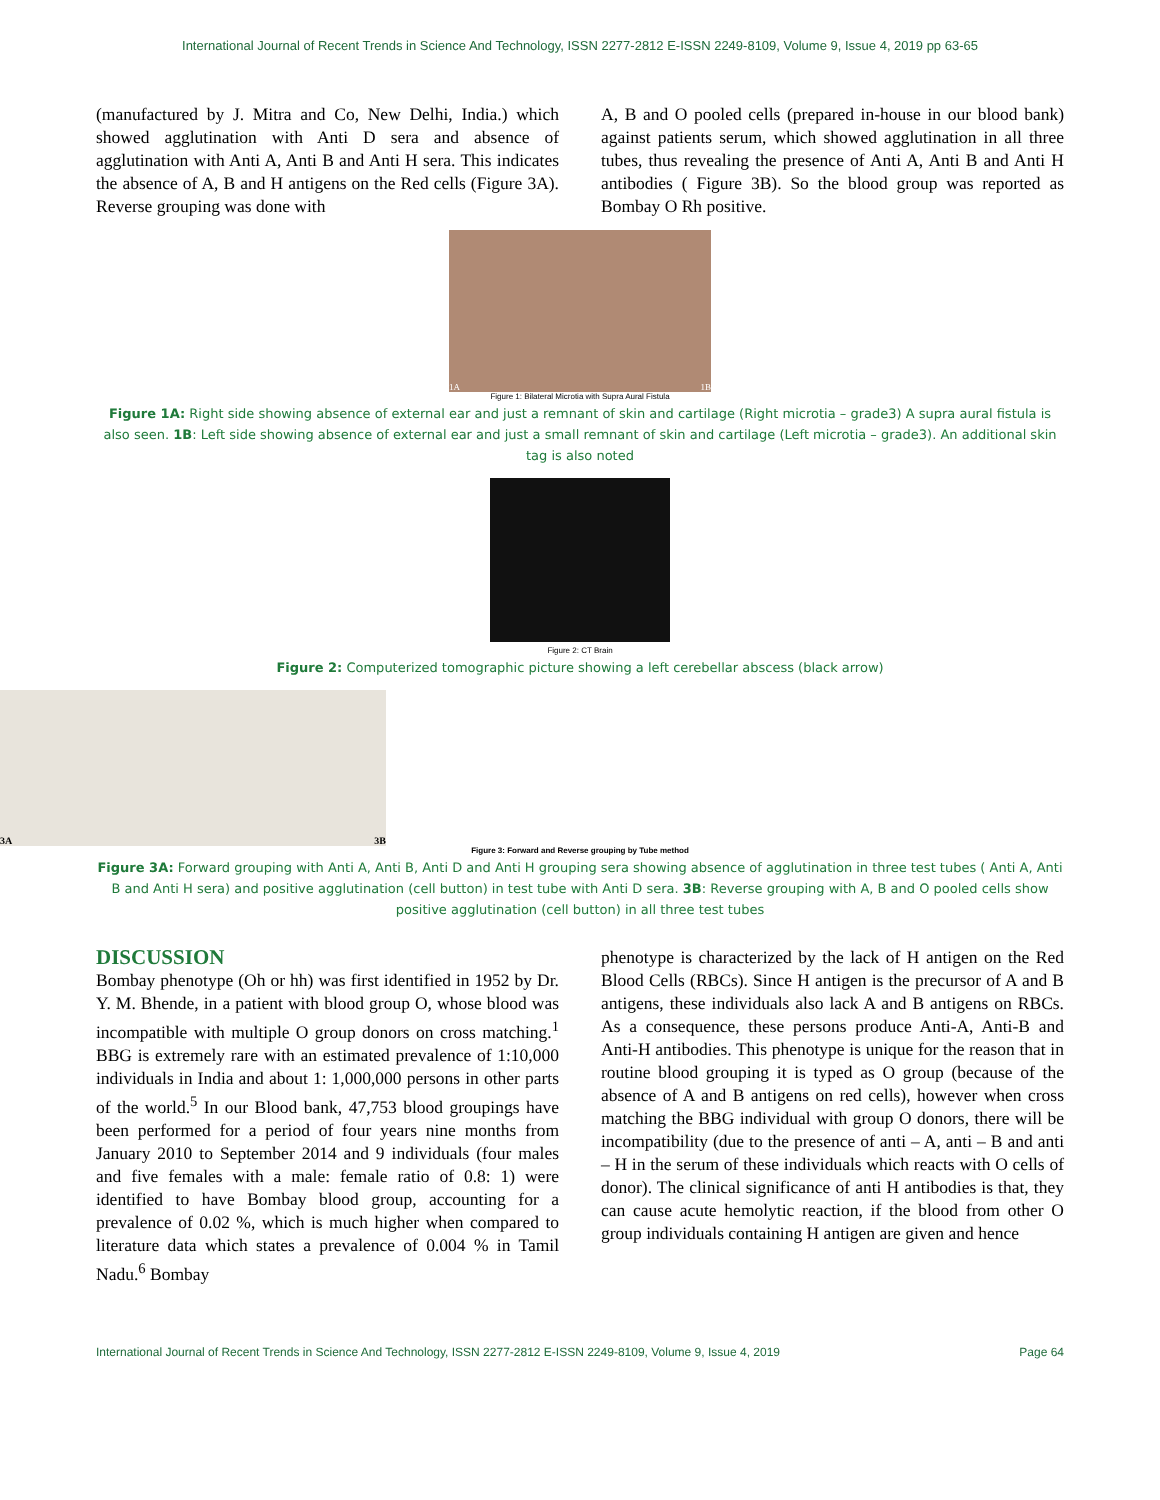International Journal of Recent Trends in Science And Technology, ISSN 2277-2812 E-ISSN 2249-8109, Volume 9, Issue 4, 2019 pp 63-65
(manufactured by J. Mitra and Co, New Delhi, India.) which showed agglutination with Anti D sera and absence of agglutination with Anti A, Anti B and Anti H sera. This indicates the absence of A, B and H antigens on the Red cells (Figure 3A). Reverse grouping was done with
A, B and O pooled cells (prepared in-house in our blood bank) against patients serum, which showed agglutination in all three tubes, thus revealing the presence of Anti A, Anti B and Anti H antibodies ( Figure 3B). So the blood group was reported as Bombay O Rh positive.
1A 1B
Figure 1: Bilateral Microtia with Supra Aural Fistula
Figure 1A: Right side showing absence of external ear and just a remnant of skin and cartilage (Right microtia – grade3) A supra aural fistula is also seen. 1B: Left side showing absence of external ear and just a small remnant of skin and cartilage (Left microtia – grade3). An additional skin tag is also noted
Figure 2: CT Brain
Figure 2: Computerized tomographic picture showing a left cerebellar abscess (black arrow)
3A 3B
Figure 3: Forward and Reverse grouping by Tube method
Figure 3A: Forward grouping with Anti A, Anti B, Anti D and Anti H grouping sera showing absence of agglutination in three test tubes ( Anti A, Anti B and Anti H sera) and positive agglutination (cell button) in test tube with Anti D sera. 3B: Reverse grouping with A, B and O pooled cells show positive agglutination (cell button) in all three test tubes
DISCUSSION
Bombay phenotype (Oh or hh) was first identified in 1952 by Dr. Y. M. Bhende, in a patient with blood group O, whose blood was incompatible with multiple O group donors on cross matching.<sup>1</sup> BBG is extremely rare with an estimated prevalence of 1:10,000 individuals in India and about 1: 1,000,000 persons in other parts of the world.<sup>5</sup> In our Blood bank, 47,753 blood groupings have been performed for a period of four years nine months from January 2010 to September 2014 and 9 individuals (four males and five females with a male: female ratio of 0.8: 1) were identified to have Bombay blood group, accounting for a prevalence of 0.02 %, which is much higher when compared to literature data which states a prevalence of 0.004 % in Tamil Nadu.<sup>6</sup> Bombay
phenotype is characterized by the lack of H antigen on the Red Blood Cells (RBCs). Since H antigen is the precursor of A and B antigens, these individuals also lack A and B antigens on RBCs. As a consequence, these persons produce Anti-A, Anti-B and Anti-H antibodies. This phenotype is unique for the reason that in routine blood grouping it is typed as O group (because of the absence of A and B antigens on red cells), however when cross matching the BBG individual with group O donors, there will be incompatibility (due to the presence of anti – A, anti – B and anti – H in the serum of these individuals which reacts with O cells of donor). The clinical significance of anti H antibodies is that, they can cause acute hemolytic reaction, if the blood from other O group individuals containing H antigen are given and hence
International Journal of Recent Trends in Science And Technology, ISSN 2277-2812 E-ISSN 2249-8109, Volume 9, Issue 4, 2019 Page 64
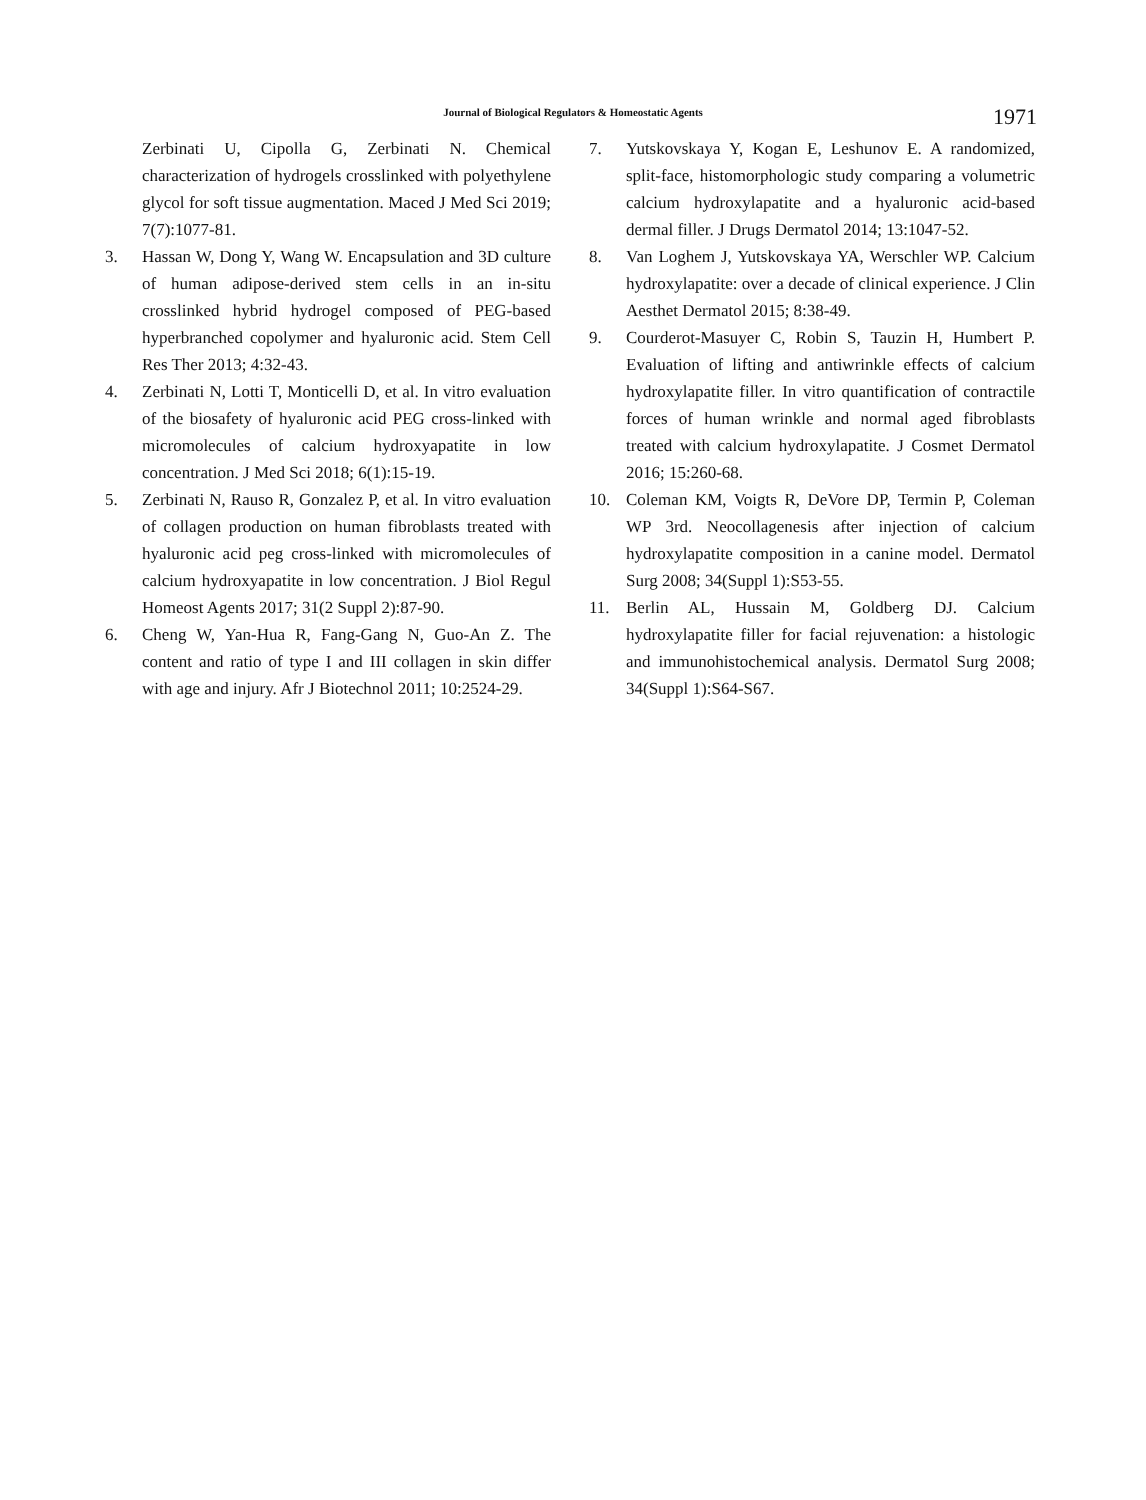Journal of Biological Regulators & Homeostatic Agents
1971
Zerbinati U, Cipolla G, Zerbinati N. Chemical characterization of hydrogels crosslinked with polyethylene glycol for soft tissue augmentation. Maced J Med Sci 2019; 7(7):1077-81.
3. Hassan W, Dong Y, Wang W. Encapsulation and 3D culture of human adipose-derived stem cells in an in-situ crosslinked hybrid hydrogel composed of PEG-based hyperbranched copolymer and hyaluronic acid. Stem Cell Res Ther 2013; 4:32-43.
4. Zerbinati N, Lotti T, Monticelli D, et al. In vitro evaluation of the biosafety of hyaluronic acid PEG cross-linked with micromolecules of calcium hydroxyapatite in low concentration. J Med Sci 2018; 6(1):15-19.
5. Zerbinati N, Rauso R, Gonzalez P, et al. In vitro evaluation of collagen production on human fibroblasts treated with hyaluronic acid peg cross-linked with micromolecules of calcium hydroxyapatite in low concentration. J Biol Regul Homeost Agents 2017; 31(2 Suppl 2):87-90.
6. Cheng W, Yan-Hua R, Fang-Gang N, Guo-An Z. The content and ratio of type I and III collagen in skin differ with age and injury. Afr J Biotechnol 2011; 10:2524-29.
7. Yutskovskaya Y, Kogan E, Leshunov E. A randomized, split-face, histomorphologic study comparing a volumetric calcium hydroxylapatite and a hyaluronic acid-based dermal filler. J Drugs Dermatol 2014; 13:1047-52.
8. Van Loghem J, Yutskovskaya YA, Werschler WP. Calcium hydroxylapatite: over a decade of clinical experience. J Clin Aesthet Dermatol 2015; 8:38-49.
9. Courderot-Masuyer C, Robin S, Tauzin H, Humbert P. Evaluation of lifting and antiwrinkle effects of calcium hydroxylapatite filler. In vitro quantification of contractile forces of human wrinkle and normal aged fibroblasts treated with calcium hydroxylapatite. J Cosmet Dermatol 2016; 15:260-68.
10. Coleman KM, Voigts R, DeVore DP, Termin P, Coleman WP 3rd. Neocollagenesis after injection of calcium hydroxylapatite composition in a canine model. Dermatol Surg 2008; 34(Suppl 1):S53-55.
11. Berlin AL, Hussain M, Goldberg DJ. Calcium hydroxylapatite filler for facial rejuvenation: a histologic and immunohistochemical analysis. Dermatol Surg 2008; 34(Suppl 1):S64-S67.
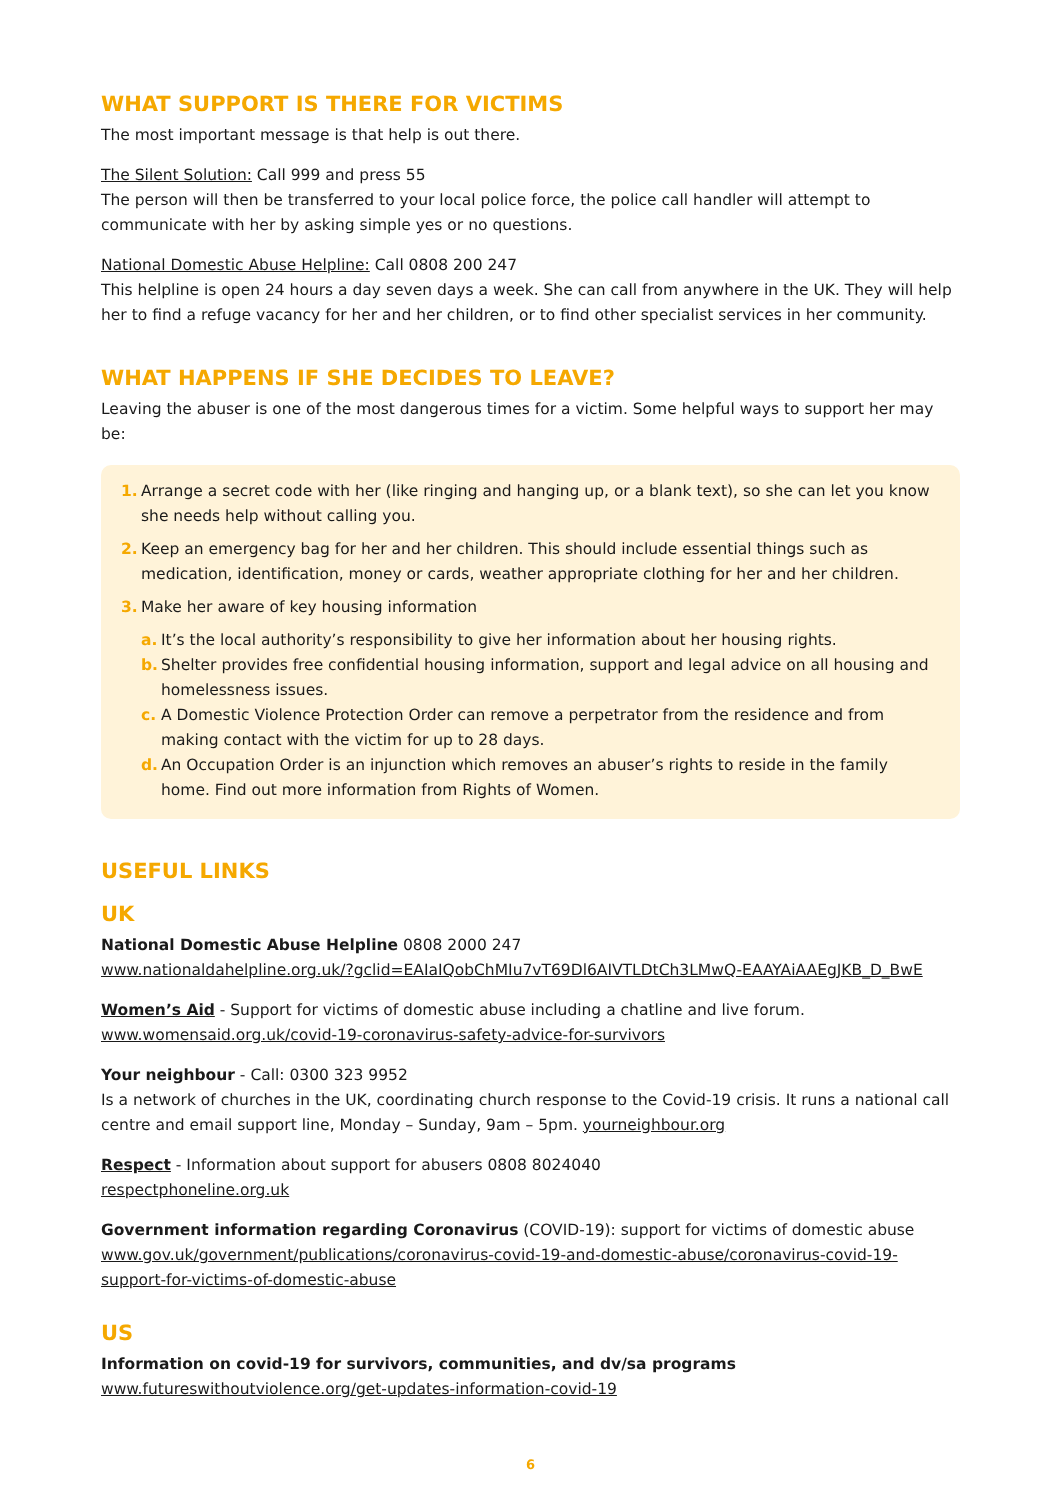WHAT SUPPORT IS THERE FOR VICTIMS
The most important message is that help is out there.
The Silent Solution: Call 999 and press 55
The person will then be transferred to your local police force, the police call handler will attempt to communicate with her by asking simple yes or no questions.
National Domestic Abuse Helpline: Call 0808 200 247
This helpline is open 24 hours a day seven days a week. She can call from anywhere in the UK. They will help her to find a refuge vacancy for her and her children, or to find other specialist services in her community.
WHAT HAPPENS IF SHE DECIDES TO LEAVE?
Leaving the abuser is one of the most dangerous times for a victim. Some helpful ways to support her may be:
1. Arrange a secret code with her (like ringing and hanging up, or a blank text), so she can let you know she needs help without calling you.
2. Keep an emergency bag for her and her children. This should include essential things such as medication, identification, money or cards, weather appropriate clothing for her and her children.
3. Make her aware of key housing information
a. It’s the local authority’s responsibility to give her information about her housing rights.
b. Shelter provides free confidential housing information, support and legal advice on all housing and homelessness issues.
c. A Domestic Violence Protection Order can remove a perpetrator from the residence and from making contact with the victim for up to 28 days.
d. An Occupation Order is an injunction which removes an abuser’s rights to reside in the family home. Find out more information from Rights of Women.
USEFUL LINKS
UK
National Domestic Abuse Helpline 0808 2000 247
www.nationaldahelpline.org.uk/?gclid=EAIaIQobChMIu7vT69Dl6AIVTLDtCh3LMwQ-EAAYAiAAEgJKB_D_BwE
Women’s Aid - Support for victims of domestic abuse including a chatline and live forum.
www.womensaid.org.uk/covid-19-coronavirus-safety-advice-for-survivors
Your neighbour - Call: 0300 323 9952
Is a network of churches in the UK, coordinating church response to the Covid-19 crisis. It runs a national call centre and email support line, Monday – Sunday, 9am – 5pm. yourneighbour.org
Respect - Information about support for abusers 0808 8024040
respectphoneline.org.uk
Government information regarding Coronavirus (COVID-19): support for victims of domestic abuse
www.gov.uk/government/publications/coronavirus-covid-19-and-domestic-abuse/coronavirus-covid-19-support-for-victims-of-domestic-abuse
US
Information on covid-19 for survivors, communities, and dv/sa programs
www.futureswithoutviolence.org/get-updates-information-covid-19
6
+--
Copy each line of the records that contains the word "three".

(Answer for the task):
A, B and O pooled cells (prepared in-house in our blood bank) against patients serum, which showed agglutination in all three tubes, thus revealing the presence of Anti A, Anti B and Anti H antibodies ( Figure 3B). So the blood group was reported as Bombay O Rh positive.
Figure 3A: Forward grouping with Anti A, Anti B, Anti D and Anti H grouping sera showing absence of agglutination in three test tubes ( Anti A, Anti B and Anti H sera) and positive agglutination (cell button) in test tube with Anti D sera. 3B: Reverse grouping with A, B and O pooled cells show positive agglutination (cell button) in all three test tubes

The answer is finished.